A food service establishment that’s qualified to receive the stipend is described as “a place where food is provided for individual portion service directly to the consumer and for this purpose, is limited to restaurants, food stands, mobile food units and push carts, and breweries, wineries and bars that serve food on the premises.”
Named the Secure Emergency Relief for Vulnerable Employees (SERVE), the initiative will give 4,000 workers the cash using money from the nonprofit Mayor’s Fund for Los Angeles. The news came as the number of Californians hospitalized with the coronavirus reached more than 8,000 and 40 more deaths were reported in L.A. County on Dec. 2, which resulted in restrictions on outdoor dining.

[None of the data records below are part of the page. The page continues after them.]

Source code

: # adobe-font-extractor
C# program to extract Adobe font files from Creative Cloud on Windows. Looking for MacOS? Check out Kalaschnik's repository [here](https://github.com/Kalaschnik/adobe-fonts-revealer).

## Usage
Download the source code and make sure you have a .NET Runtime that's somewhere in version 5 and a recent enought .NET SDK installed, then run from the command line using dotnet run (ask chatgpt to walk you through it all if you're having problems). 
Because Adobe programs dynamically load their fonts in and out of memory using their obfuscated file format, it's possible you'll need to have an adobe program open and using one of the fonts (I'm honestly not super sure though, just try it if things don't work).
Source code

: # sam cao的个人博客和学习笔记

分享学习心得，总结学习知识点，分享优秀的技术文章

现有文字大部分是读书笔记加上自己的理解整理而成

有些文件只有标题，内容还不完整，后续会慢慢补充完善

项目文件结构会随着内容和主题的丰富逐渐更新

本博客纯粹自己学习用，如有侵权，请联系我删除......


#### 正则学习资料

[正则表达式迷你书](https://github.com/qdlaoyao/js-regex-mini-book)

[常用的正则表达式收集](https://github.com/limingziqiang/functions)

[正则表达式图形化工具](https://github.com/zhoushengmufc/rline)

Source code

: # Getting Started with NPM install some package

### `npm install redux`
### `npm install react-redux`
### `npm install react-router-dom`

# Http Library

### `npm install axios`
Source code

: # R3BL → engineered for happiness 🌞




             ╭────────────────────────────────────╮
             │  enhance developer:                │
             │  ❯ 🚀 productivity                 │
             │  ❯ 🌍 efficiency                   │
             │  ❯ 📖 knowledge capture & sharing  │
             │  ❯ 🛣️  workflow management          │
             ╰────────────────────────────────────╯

Barbara Ferrer, the county’s public health director, called the figures “terrifying.” She said L.A. County is already at its worst point since the pandemic began, and she expects it to get worse.
Garcetti reportedly said that four of every 10 employees in the food service industry have lost their jobs this year. Quoted in the Los Angeles Times, the mayor said: “With outdoor dining suspended at our restaurants, the losses suffered by the industry’s workers and business owners are mounting. I’ve heard the pain in the voices of our service workers and from our restaurant owners.”
In order to qualify, eligible residents must be 18 or older and have 2019 income of $58,450 or less prior to the COVID-19 crisis. Applications open Dec. 7 and the link to apply will be available on the SERVE initiative website. People who can apply include those who work in the front and back of “restaurants, food stands, mobile food units and push carts, and breweries, wineries and bars that serve food on the premises.” It is unclear whether food delivery workers apply for this stipend.
Prospective applicants must have fallen into a deeper economic hardship during the crisis due to a job loss or a reduction in income of at least 50% at a food service establishment as a front or back of house employee.
Only applicants who live in the city of Los Angeles are eligible and the relief will be provided to people picked at random; it is not first come, first serve.
“My message couldn’t be simpler,” Garcetti reportedly said. “It’s time to hunker down. It’s time to cancel everything. And if it isn’t essential, don’t do it.”